▶ **Work request 1**
Decide whether each statement below agrees with the ESP32Time timeout discussion, and answer yes or no for each with the deciding words of the discussion quoted exactly. (a) The proposal would make the timeout default to 5 seconds. (b) brownrb considers passing a time value to the call a solution to the issue. (c) brownrb observes that the code has been updated recently.
▶ **Work request 2**
Transcribe the portion of the ESP32Time timeout discussion between "It would be" and "have these issues?", inclusive.

▶ **Text shown**

--*--

What if we include the timeout argument in the call so it passes it down to getLocalTime? this way we can control the 5 seconds with the library. And by default we could make it 5 seconds too.

Proposal:

// ESP32Time.cpp
/*!
    @brief  get the internal RTC time as a tm struct
*/
tm ESP32Time::getTimeStruct(uint32_t timeout_millis = 5000){
  struct tm timeinfo;
  getLocalTime(&timeinfo, timeout_millis);
  return timeinfo;
}
/*!
    @brief  get the time as an Arduino String object
*/
String ESP32Time::getTime(uint32_t timeout_millis = 5000){
    struct tm timeinfo = getTimeStruct(timeout_millis);
    char s[51];
    strftime(s, 50, "%H:%M:%S", &timeinfo);
    return String(s);
}
brownrb commented 2 years ago

Time delays in anything should be at least be reasonable. the issue I have is that this call is 5s long. Why is that? You seem to indicate that the code is wrong. So why cannot the code for those calls be fixed, instead of asking every library user to rewrite their code.

It does not solve the issue to pass a time value to the call. At present it takes 5s to time out. Why cannnot the code be rewritten so it doesnt timeout. Are we not better to solve this at the source instead of trying to use a workaround for everyone using the library? That does not sound like common-sense or even logical.

It would be like having to blow air into the tyres of your vechile every time you use the car, because the manufacturer made tyres that leaked air..

Is the original author around or have they abandoned this code? I see it has not been updated for a while. Does anyone know if there another library available which does not have these issues?

--*--

[Stored data entries]
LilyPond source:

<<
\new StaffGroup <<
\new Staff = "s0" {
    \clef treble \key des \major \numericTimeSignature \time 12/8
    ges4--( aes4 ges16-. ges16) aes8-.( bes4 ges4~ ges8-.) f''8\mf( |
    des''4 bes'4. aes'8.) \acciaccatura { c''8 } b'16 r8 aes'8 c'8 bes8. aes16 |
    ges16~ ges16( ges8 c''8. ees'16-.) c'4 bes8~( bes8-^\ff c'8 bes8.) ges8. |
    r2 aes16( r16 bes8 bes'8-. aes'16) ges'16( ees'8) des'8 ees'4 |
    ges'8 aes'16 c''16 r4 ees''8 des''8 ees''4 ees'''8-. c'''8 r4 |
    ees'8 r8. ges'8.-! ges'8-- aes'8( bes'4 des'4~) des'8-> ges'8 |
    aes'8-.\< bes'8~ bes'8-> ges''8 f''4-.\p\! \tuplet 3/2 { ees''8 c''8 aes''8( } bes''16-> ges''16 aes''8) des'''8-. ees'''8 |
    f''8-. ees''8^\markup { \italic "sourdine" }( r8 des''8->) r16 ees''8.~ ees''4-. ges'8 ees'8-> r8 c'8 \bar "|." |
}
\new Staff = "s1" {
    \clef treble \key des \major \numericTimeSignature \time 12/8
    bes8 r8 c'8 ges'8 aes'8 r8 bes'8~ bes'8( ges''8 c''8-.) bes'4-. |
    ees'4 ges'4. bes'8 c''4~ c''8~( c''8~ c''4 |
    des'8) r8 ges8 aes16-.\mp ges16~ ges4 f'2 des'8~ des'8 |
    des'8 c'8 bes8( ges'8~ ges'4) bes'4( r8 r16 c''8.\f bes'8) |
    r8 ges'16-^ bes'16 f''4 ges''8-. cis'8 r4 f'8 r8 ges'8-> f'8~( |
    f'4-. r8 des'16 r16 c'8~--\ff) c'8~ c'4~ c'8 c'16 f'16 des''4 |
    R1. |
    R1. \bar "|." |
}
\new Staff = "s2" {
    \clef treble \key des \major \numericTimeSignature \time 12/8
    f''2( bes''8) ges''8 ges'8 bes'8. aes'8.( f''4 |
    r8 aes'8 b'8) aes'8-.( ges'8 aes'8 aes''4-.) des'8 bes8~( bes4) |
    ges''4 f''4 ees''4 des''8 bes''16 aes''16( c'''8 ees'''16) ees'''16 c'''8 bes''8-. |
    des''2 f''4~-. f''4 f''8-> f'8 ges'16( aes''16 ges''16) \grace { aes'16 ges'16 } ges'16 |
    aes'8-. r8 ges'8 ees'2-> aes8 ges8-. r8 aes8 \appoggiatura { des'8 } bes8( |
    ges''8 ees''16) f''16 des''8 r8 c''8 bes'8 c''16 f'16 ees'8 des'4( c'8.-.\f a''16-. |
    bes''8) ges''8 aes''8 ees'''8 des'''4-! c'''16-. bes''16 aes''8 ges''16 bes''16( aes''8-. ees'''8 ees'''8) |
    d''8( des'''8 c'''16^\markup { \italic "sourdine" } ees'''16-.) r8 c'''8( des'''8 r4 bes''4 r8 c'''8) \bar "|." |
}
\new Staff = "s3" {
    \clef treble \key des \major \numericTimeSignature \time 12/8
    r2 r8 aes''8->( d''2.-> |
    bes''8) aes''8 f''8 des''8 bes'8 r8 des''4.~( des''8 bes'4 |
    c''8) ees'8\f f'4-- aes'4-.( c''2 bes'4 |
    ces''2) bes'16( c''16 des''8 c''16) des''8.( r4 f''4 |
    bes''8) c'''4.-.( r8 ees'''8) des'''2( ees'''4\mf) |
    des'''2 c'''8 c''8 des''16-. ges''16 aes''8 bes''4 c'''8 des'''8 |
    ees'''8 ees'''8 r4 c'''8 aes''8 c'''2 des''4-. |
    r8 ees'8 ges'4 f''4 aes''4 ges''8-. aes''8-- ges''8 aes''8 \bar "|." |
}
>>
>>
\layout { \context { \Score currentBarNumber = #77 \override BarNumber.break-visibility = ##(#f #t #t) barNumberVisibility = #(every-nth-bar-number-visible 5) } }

--*--

▶ **Response 1**
(a) Yes: "And by default we could make it 5 seconds too."
(b) No: "It does not solve the issue to pass a time value to the call."
(c) No: "I see it has not been updated for a while."

▶ **Response 2**
It would be like having to blow air into the tyres of your vechile every time you use the car, because the manufacturer made tyres that leaked air..

Is the original author around or have they abandoned this code? I see it has not been updated for a while. Does anyone know if there another library available which does not have these issues?